The title of the seminar is We are Queer and We are Here. LGBT+ Rights, Visibility, and Sexual Identity among Young Queers in Kampala
It will take place on Wednesday, March 23 at 10.15-12.00. It will be a hybrid seminar. Please either come to room NiB0501 or join online here:
https://mau-se.zoom.us/j/64675687916 (this is the zoom link to all K3 seminars this term).
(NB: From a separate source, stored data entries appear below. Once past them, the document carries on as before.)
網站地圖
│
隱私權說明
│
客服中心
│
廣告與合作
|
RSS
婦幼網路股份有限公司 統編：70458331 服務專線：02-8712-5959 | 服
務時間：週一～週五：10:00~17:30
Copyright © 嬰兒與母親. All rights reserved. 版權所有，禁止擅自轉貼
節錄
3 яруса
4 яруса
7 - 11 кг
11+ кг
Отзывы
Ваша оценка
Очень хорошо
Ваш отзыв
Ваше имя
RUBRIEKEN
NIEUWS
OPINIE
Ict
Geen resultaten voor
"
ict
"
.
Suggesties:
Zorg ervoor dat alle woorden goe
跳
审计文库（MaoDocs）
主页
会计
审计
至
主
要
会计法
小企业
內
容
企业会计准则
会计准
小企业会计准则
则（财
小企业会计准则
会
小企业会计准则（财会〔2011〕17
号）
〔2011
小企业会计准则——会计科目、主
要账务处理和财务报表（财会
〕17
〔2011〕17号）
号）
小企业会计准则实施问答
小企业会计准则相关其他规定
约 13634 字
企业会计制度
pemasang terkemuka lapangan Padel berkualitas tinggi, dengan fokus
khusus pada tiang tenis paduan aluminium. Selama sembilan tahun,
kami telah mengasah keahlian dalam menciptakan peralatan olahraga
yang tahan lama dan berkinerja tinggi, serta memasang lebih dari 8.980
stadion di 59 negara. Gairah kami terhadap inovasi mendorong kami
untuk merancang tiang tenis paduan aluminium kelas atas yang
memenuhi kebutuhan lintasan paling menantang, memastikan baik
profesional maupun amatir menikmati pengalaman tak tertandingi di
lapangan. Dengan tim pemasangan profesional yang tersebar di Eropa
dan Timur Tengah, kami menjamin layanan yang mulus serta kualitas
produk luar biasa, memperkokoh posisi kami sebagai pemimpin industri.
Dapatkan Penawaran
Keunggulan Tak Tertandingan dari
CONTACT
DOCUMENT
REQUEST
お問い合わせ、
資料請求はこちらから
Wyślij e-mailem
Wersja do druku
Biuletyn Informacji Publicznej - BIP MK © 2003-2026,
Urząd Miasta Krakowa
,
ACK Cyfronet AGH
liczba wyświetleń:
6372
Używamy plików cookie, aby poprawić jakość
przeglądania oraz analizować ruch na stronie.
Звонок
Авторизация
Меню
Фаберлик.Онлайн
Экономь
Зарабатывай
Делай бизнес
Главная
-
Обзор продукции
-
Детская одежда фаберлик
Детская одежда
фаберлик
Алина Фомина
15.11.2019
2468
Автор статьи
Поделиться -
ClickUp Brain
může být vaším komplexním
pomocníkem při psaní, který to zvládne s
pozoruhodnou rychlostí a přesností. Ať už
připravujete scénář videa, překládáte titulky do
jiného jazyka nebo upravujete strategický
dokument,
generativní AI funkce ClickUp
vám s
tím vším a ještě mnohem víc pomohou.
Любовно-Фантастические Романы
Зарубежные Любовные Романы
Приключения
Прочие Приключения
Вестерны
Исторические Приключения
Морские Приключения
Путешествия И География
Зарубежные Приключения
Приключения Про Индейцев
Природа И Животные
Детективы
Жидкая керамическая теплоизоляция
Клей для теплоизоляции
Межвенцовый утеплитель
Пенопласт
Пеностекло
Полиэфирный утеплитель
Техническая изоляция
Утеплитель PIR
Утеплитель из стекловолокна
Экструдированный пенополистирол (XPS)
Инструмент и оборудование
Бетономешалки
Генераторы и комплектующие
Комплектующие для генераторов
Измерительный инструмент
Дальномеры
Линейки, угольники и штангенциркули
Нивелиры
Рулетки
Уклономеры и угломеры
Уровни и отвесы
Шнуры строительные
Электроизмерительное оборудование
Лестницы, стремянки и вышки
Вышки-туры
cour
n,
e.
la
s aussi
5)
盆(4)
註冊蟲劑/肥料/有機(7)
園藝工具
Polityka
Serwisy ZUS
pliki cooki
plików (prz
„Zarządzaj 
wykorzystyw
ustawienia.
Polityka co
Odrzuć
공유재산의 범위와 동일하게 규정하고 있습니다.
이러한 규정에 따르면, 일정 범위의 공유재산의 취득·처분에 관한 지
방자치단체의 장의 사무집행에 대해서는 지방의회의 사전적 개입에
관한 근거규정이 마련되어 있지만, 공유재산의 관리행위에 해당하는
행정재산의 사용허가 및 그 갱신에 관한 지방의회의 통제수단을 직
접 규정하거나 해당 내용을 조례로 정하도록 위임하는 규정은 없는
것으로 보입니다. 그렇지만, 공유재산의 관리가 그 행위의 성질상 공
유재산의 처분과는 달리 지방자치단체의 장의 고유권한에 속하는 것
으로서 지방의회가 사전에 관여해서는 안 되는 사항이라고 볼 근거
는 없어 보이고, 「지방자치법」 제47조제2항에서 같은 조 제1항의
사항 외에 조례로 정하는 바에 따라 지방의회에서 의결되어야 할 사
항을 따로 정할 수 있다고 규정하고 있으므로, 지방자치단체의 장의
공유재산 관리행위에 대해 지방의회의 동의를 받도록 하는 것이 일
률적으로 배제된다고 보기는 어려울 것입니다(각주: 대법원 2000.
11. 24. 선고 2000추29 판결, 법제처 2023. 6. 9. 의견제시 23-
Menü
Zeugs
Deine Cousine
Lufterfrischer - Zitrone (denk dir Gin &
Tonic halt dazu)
Here is an abstract for the seminar:
This research comes out of a project funded by Swedish Research Council in which we investigate visibility pressures connected to international aid cooperation in relation to LGBT+ rights in repressive contexts. The starting point is that queer visibility may constitute a potential danger in countries with homophobic legislation. One of the contexts we set out to study is Uganda, the poster boy of state-sanctioned homophobia since the infamous 2009 legislation, which among other things characterized Uganda as the world’s worst place to be gay in Western media. This has resulted in an explosion of funding for LGBT+ rights and organizations in the country. In this presentation I am interested in what kinds of sexual identities are being forwarded with this funding mainly coming from the West? Peters (2014: 20) for example hint to that LGBT+ organizations in the country rather organize around a Western-based idea of sexual identity as core to the selfhood with its attached argument of sexual(ity) rights as human (individual) rights. So, while scholars long have underlined that the homo-hetero binary construction of sexuality is not always appropriate in non-Western contexts, several LGBT+ organizations in Africa have drawn on a human (individual) rights discourse (Amory, 1997). During a research trip to Uganda I therefore set out to understand the intersection of LGBT+ organizations, visibility of LGBT+ rights/ individuals/ groups, as well as how (mostly) unaffiliated non-open individuals with same-sex desires identified themselves, also in relation to the cause and the increasing number of organizations in the country.